* [WHAT IS NEEDED] List every timestamp that appears in the forum thread excerpt, in the order they occur.

Changes to the test suite re-frame tests that have multiple classes to be binary if the "binary_only" flag exists within the more_tags attribute of the classifier.

Any other comments?

Need to write a test to ensure future tests respect this flag, will remove WIP from title when ready. Happy to chat before then :-)

trevorstephens · 2019-05-15T09:46:54Z

@jnothman got any thoughts on this one?

NicolasHug · 2019-05-16T16:16:50Z

This is worth supporting, but I'm a bit concerned about the implementation. Everytime a check is added, we need to remember the existence of this tag and generate the data accordingly.

Not sure what would be a better alternative though :/

trevorstephens · 2019-05-16T22:06:08Z

The test I added would fail if the data is not generated to support the tag @NicolasHug so any new estimator checks would fail if they don't cover the binary case

trevorstephens · 2019-05-16T22:11:52Z

I could add some comments explaining what it is for to the test case or the binary DTC estimator if you think that would help?

NicolasHug

Oh I missed the check, sorry. It's pretty clear what it does ;)

I commented a few nits, but since this doesn't seem to introduce much changes I'm OK with it.

* [ROWS]
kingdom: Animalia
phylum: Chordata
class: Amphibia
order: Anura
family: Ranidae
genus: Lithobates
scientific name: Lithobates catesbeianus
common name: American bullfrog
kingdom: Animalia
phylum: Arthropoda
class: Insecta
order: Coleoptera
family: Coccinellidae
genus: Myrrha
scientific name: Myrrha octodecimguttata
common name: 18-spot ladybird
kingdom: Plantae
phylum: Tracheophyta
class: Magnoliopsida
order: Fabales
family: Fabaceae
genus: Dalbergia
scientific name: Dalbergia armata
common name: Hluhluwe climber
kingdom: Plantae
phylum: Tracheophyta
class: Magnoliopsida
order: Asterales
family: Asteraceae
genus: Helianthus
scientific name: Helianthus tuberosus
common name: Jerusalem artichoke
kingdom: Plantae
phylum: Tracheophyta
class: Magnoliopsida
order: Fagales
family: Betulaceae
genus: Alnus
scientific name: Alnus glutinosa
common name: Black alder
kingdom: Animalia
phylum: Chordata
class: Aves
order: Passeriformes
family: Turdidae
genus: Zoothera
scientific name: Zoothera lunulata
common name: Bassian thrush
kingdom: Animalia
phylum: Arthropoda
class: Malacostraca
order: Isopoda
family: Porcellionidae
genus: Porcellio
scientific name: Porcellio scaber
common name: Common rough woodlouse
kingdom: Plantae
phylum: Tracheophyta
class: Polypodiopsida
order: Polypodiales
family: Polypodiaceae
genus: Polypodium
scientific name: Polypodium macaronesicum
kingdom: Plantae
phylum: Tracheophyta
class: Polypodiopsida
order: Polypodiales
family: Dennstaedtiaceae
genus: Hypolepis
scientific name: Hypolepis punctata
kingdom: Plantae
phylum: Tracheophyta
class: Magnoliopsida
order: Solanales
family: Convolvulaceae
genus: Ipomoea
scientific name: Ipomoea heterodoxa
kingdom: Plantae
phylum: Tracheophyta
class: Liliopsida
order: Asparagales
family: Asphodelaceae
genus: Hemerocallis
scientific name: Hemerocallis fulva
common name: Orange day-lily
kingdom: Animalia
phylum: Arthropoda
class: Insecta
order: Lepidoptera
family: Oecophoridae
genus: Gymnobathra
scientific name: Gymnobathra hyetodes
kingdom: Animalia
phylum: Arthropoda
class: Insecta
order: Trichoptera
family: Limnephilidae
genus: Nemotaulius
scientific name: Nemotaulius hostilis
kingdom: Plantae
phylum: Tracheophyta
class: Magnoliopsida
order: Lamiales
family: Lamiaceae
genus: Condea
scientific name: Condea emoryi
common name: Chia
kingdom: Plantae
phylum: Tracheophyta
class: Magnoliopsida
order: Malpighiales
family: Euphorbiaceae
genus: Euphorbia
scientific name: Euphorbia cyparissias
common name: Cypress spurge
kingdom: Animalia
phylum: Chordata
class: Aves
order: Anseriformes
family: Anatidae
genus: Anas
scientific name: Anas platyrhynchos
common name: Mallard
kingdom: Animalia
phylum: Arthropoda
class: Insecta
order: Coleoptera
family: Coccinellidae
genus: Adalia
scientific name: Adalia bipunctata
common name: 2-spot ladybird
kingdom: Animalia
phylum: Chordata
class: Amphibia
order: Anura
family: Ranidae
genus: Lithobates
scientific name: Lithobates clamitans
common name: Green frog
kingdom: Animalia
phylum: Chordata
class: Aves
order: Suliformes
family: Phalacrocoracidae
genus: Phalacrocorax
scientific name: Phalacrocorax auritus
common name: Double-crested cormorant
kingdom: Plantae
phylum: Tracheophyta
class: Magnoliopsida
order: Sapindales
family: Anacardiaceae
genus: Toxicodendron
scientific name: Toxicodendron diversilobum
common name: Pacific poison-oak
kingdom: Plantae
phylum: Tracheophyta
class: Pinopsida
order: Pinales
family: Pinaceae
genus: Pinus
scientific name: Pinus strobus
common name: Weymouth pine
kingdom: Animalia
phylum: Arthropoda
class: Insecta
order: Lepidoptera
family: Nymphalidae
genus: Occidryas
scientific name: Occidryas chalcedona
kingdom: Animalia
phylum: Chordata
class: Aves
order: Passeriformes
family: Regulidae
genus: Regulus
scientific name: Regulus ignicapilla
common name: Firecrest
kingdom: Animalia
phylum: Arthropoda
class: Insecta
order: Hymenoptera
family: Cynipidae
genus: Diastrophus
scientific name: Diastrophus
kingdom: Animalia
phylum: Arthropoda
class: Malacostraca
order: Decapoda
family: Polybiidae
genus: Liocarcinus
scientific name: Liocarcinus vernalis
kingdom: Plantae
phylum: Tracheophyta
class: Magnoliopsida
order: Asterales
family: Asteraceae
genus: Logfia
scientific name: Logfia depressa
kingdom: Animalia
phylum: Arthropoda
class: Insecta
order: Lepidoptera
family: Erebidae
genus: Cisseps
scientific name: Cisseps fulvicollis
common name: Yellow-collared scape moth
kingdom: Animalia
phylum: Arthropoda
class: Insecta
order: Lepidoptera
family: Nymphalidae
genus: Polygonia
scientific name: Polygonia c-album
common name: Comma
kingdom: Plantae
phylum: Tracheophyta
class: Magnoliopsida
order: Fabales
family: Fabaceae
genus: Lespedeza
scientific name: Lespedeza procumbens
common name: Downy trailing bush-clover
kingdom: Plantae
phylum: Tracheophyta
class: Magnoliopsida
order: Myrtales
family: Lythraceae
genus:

* [RESULT FOR THIS TASK]
2019-05-15T09:46:54Z
2019-05-16T16:16:50Z
2019-05-16T22:06:08Z
2019-05-16T22:11:52Z